You can also always read Planet GNOME to see what people are working on.

A month or two before release is usually when people starting compiling together all the Cool Stuff that has been done, because up until then, noone really knows. There's all sorts of proposals and experimentation going on right now, but who knows what's going to be in 2.10 or what's going to be punted until 2.12?

API additions (rather than changes per se)

I interpreted what Anders said a little differently. Anders, I believe, is saying that various libraries, such as GTK+, are currently *adding* APIs that make the crufty APIs in libgnome and libgnomeui redundant. What's more, these new APIs have the benefit of developer experience over the past 5 years; so, the new APIs can be better designed.

Note: throughout the GNOME 2.x lifecycle, libgnome and libgnomeui will continue to exist for developers. API and ABI stability will not be broken for 2.x.

Rather, libgnome and libgnomeui will eventually be marked as deprecated, and developers will be encouraged to use the new APIs in GTK+, etc., which will be better maintained, and more well thought-out.

When GNOME 3.0 comes out (and there does not seem to be any planned timetable for GNOME 3.0 at the moment), then the developers may sweep out the cruft in the GNOME libraries, including all of libgnome and libgnomeui, and thus break API and ABI stability.

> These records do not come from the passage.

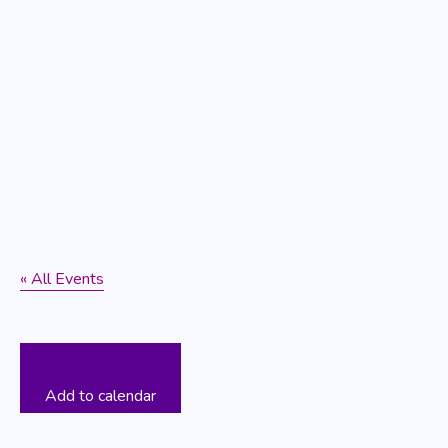
« All Events
Add to calendar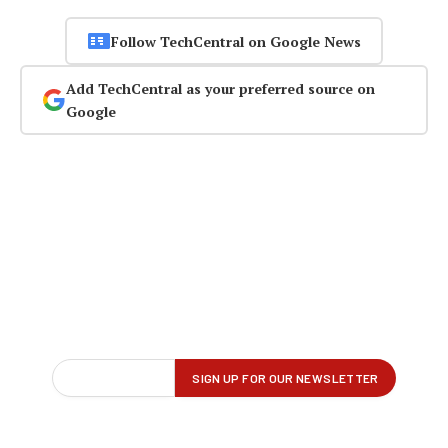
Follow TechCentral on Google News
Add TechCentral as your preferred source on
Google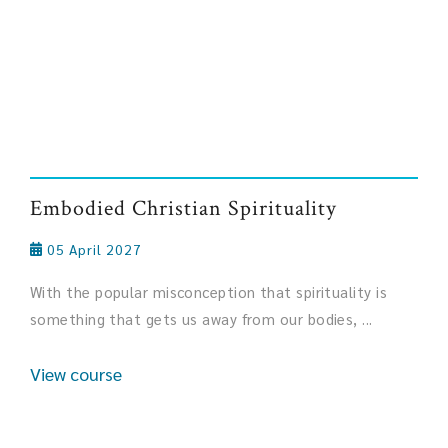
Embodied Christian Spirituality
05 April 2027
With the popular misconception that spirituality is
something that gets us away from our bodies, ...
View course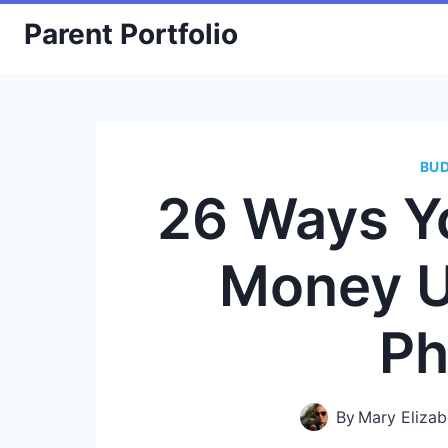
Skip
Parent Portfolio
to
content
BU
26 Ways Y
Money U
Ph
By
Mary Elizab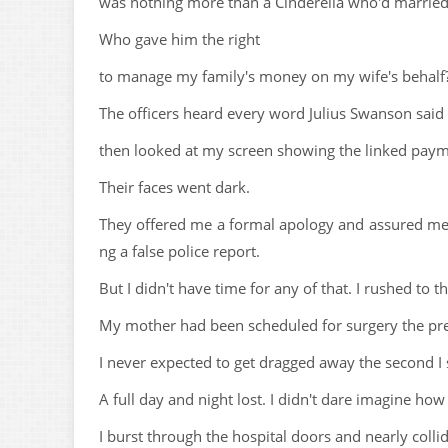
was nothing more than a Cinderella who'd married
Who gave him the right
to manage my family's money on my wife's behalf
The officers heard every word Julius Swanson said
then looked at my screen showing the linked payme
Their faces went dark.
They offered me a formal apology and assured me 
ng a false police report.
But I didn't have time for any of that. I rushed to th
My mother had been scheduled for surgery the pre
I never expected to get dragged away the second I
A full day and night lost. I didn't dare imagine h
I burst through the hospital doors and nearly coll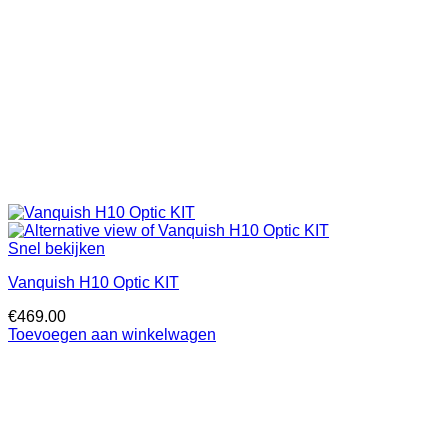
Snel bekijken
Vanquish H10 Optic KIT
€
469.00
Toevoegen aan winkelwagen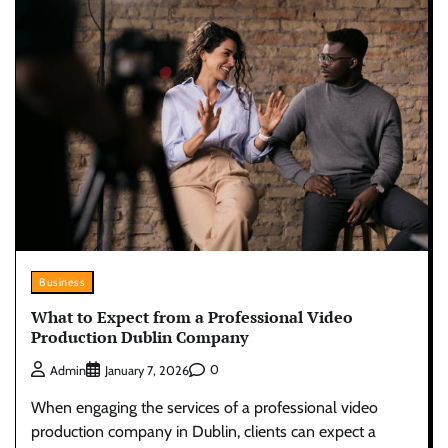
Business
What to Expect from a Professional Video
Production Dublin Company
0
Admin
January 7, 2026
When engaging the services of a professional video
production company in Dublin, clients can expect a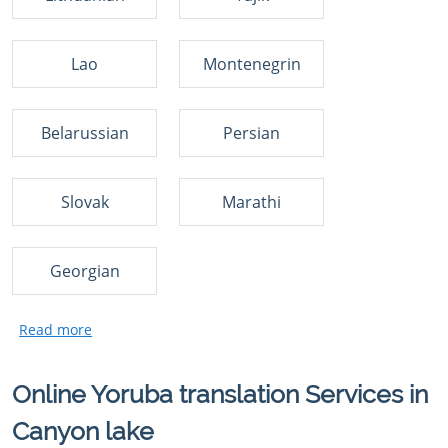
Lao
Montenegrin
Belarussian
Persian
Slovak
Marathi
Georgian
Online Yoruba translation Services in
Canyon lake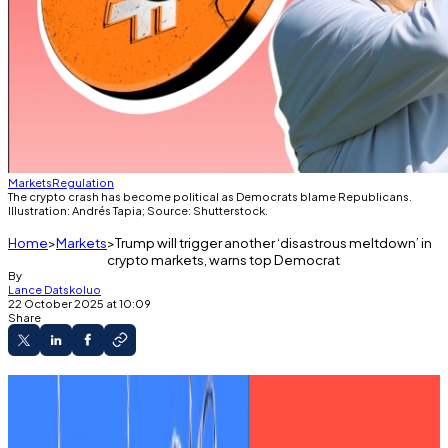
Markets
Regulation
The crypto crash has become political as Democrats blame Republicans.
Illustration: Andrés Tapia; Source: Shutterstock.
Home
Markets
Trump will trigger another ‘disastrous meltdown’ in
crypto markets, warns top Democrat
By
Lance Datskoluo
22 October 2025 at 10:09
Share
Maxine Waters warns federal shutdown raises
risk of repeat meltdowns.
Oversight agencies are paralysed, she says.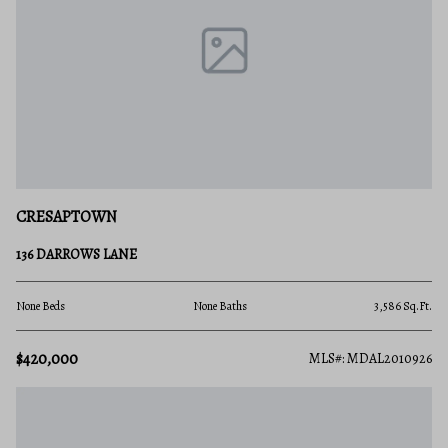
CRESAPTOWN
136 DARROWS LANE
None Beds
None Baths
3,586 Sq.Ft.
$420,000
MLS#: MDAL2010926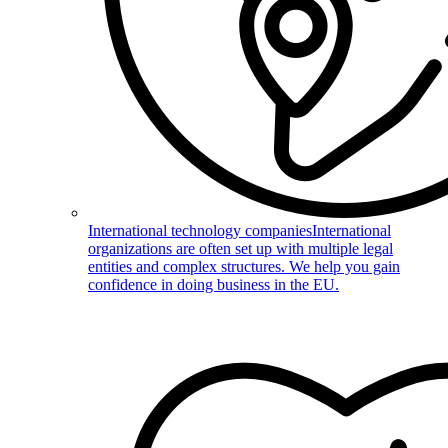
International technology companies
International
organizations are often set up with multiple legal
entities and complex structures. We help you gain
confidence in doing business in the EU.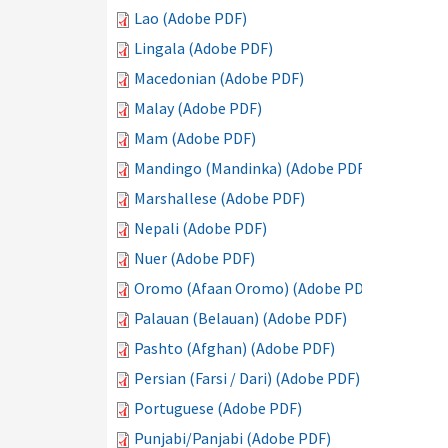
Lao (Adobe PDF)
Lingala (Adobe PDF)
Macedonian (Adobe PDF)
Malay (Adobe PDF)
Mam (Adobe PDF)
Mandingo (Mandinka) (Adobe PDF)
Marshallese (Adobe PDF)
Nepali (Adobe PDF)
Nuer (Adobe PDF)
Oromo (Afaan Oromo) (Adobe PDF)
Palauan (Belauan) (Adobe PDF)
Pashto (Afghan) (Adobe PDF)
Persian (Farsi / Dari) (Adobe PDF)
Portuguese (Adobe PDF)
Punjabi/Panjabi (Adobe PDF)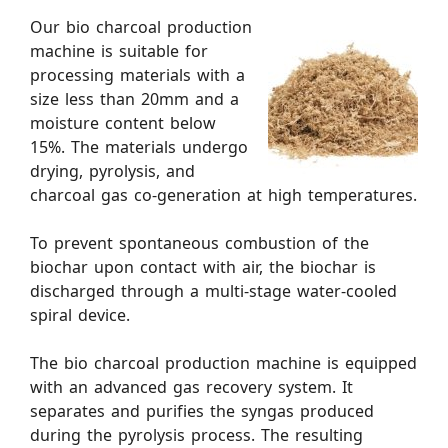
Our bio charcoal production
machine is suitable for
processing materials with a
size less than 20mm and a
moisture content below
15%. The materials undergo
drying, pyrolysis, and
charcoal gas co-generation at high temperatures.
To prevent spontaneous combustion of the
biochar upon contact with air, the biochar is
discharged through a multi-stage water-cooled
spiral device.
The bio charcoal production machine is equipped
with an advanced gas recovery system. It
separates and purifies the syngas produced
during the pyrolysis process. The resulting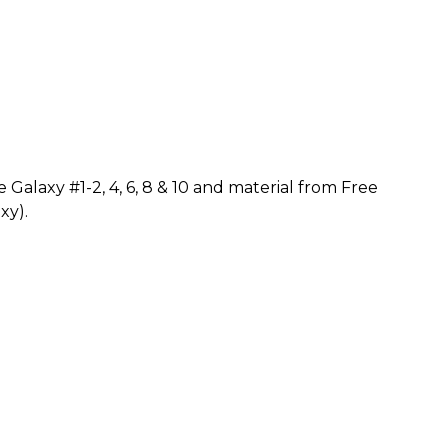
Galaxy #1-2, 4, 6, 8 & 10 and material from Free
xy).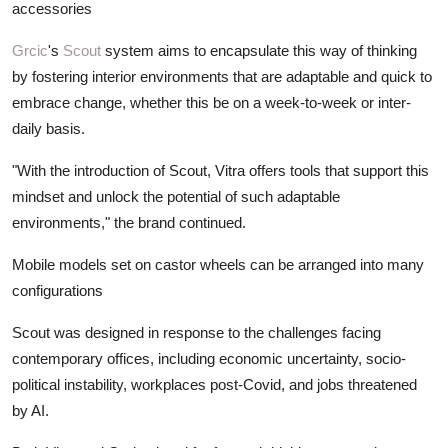
accessories
Grcic
's
Scout
system aims to encapsulate this way of thinking
by fostering interior environments that are adaptable and quick to
embrace change, whether this be on a week-to-week or inter-
daily basis.
"With the introduction of Scout, Vitra offers tools that support this
mindset and unlock the potential of such adaptable
environments," the brand continued.
Mobile models set on castor wheels can be arranged into many
configurations
Scout was designed in response to the challenges facing
contemporary offices, including economic uncertainty, socio-
political instability, workplaces post-Covid, and jobs threatened
by AI.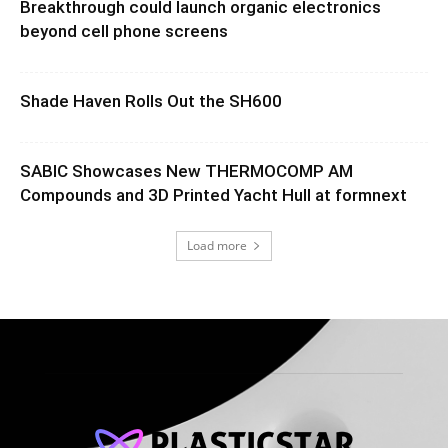
Breakthrough could launch organic electronics
beyond cell phone screens
Shade Haven Rolls Out the SH600
SABIC Showcases New THERMOCOMP AM
Compounds and 3D Printed Yacht Hull at formnext
Load more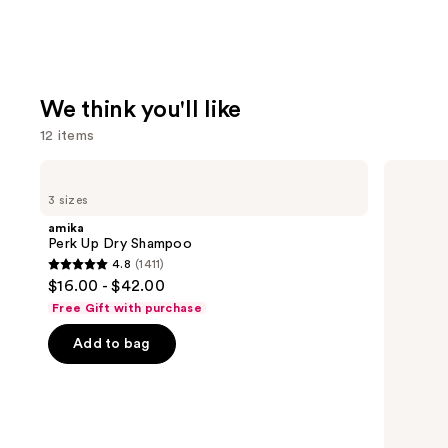
We think you'll like
12 items
Use
amika
Redken
Perk
All
previous
3 sizes
Up
Soft
and
Dry
Conditioner
amika
Shampoo
next
Perk Up Dry Shampoo
4.8
(1411)
buttons
4.8
$16.00 - $42.00
to
out
Free Gift with purchase
navigate
of
the
Add to bag
5
slides
stars
of
;
the
1411
We
reviews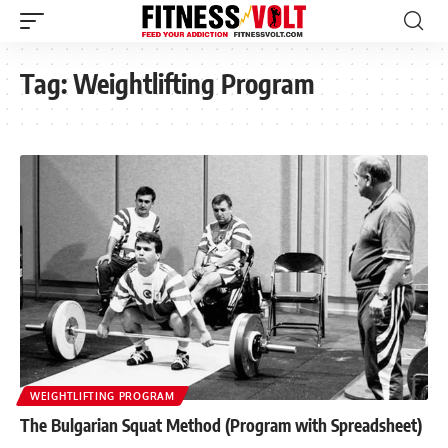
Tag:
Weightlifting Program
WEIGHTLIFTING PROGRAM
The Bulgarian Squat Method (Program with Spreadsheet)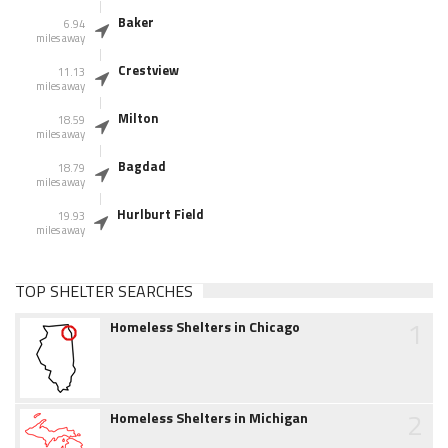
Baker
6.94
miles away
Crestview
11.13
miles away
Milton
18.59
miles away
Bagdad
18.79
miles away
Hurlburt Field
19.93
miles away
TOP SHELTER SEARCHES
1
Homeless Shelters in Chicago
2
Homeless Shelters in Michigan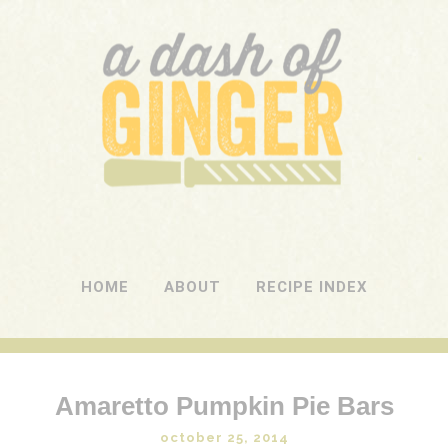
A DASH OF GINGER
UK Food Blog
HOME
ABOUT
RECIPE INDEX
Amaretto Pumpkin Pie Bars
october 25, 2014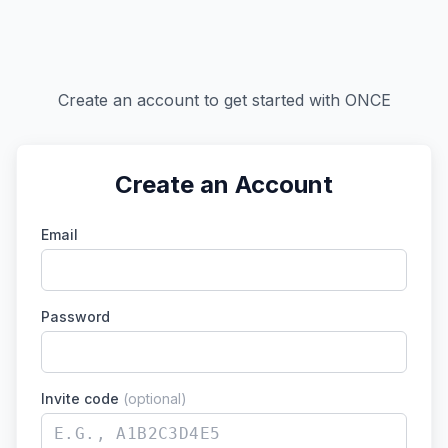
Create an account to get started with ONCE
Create an Account
Email
Password
Invite code
(optional)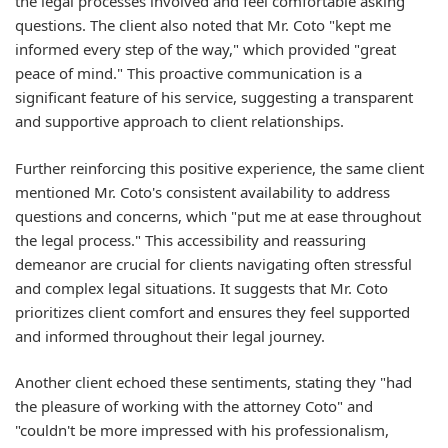
the legal processes involved and feel comfortable asking
questions. The client also noted that Mr. Coto "kept me
informed every step of the way," which provided "great
peace of mind." This proactive communication is a
significant feature of his service, suggesting a transparent
and supportive approach to client relationships.
Further reinforcing this positive experience, the same client
mentioned Mr. Coto's consistent availability to address
questions and concerns, which "put me at ease throughout
the legal process." This accessibility and reassuring
demeanor are crucial for clients navigating often stressful
and complex legal situations. It suggests that Mr. Coto
prioritizes client comfort and ensures they feel supported
and informed throughout their legal journey.
Another client echoed these sentiments, stating they "had
the pleasure of working with the attorney Coto" and
"couldn't be more impressed with his professionalism,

So, you can take advantage of the new API in GNOME 2.x. There's no need to wait for GNOME 3.0! :-)

Re: API additions (rather than changes per se)

Rather, libgnome and libgnomeui will eventually be marked as deprecated, and developers will be encouraged to use the new APIs in GTK+, etc., which will be better maintained, and more well thought-out.

Yeah, I had this impression too.

Looks like, in the future, GNOME will stand for GTK+ Network Object Model Environment :)

or GTK as GNOME Tool Kit

or GTK as GNOME Tool Kit

Nice!

This is what Gnome needs...people actually thinking about the design. Gnome kind of has a reputation for flying by the seat of its pants and forcing together 3rd party apps into a makeshift platform. Ask any KDE advocate why they like it so much and they'll say it's the integration. This is the first step on the road to bringing Gnome up to speed.

Anyone have a rough estimate of the timeline for Gnome 3?

Gnome3 Timeline

Not even a rough estimate exists at this point. There is no big reason at the moment to go for GNOME3. There aren't all that many integral parts of the desktop that are blocked on breaking compatibility.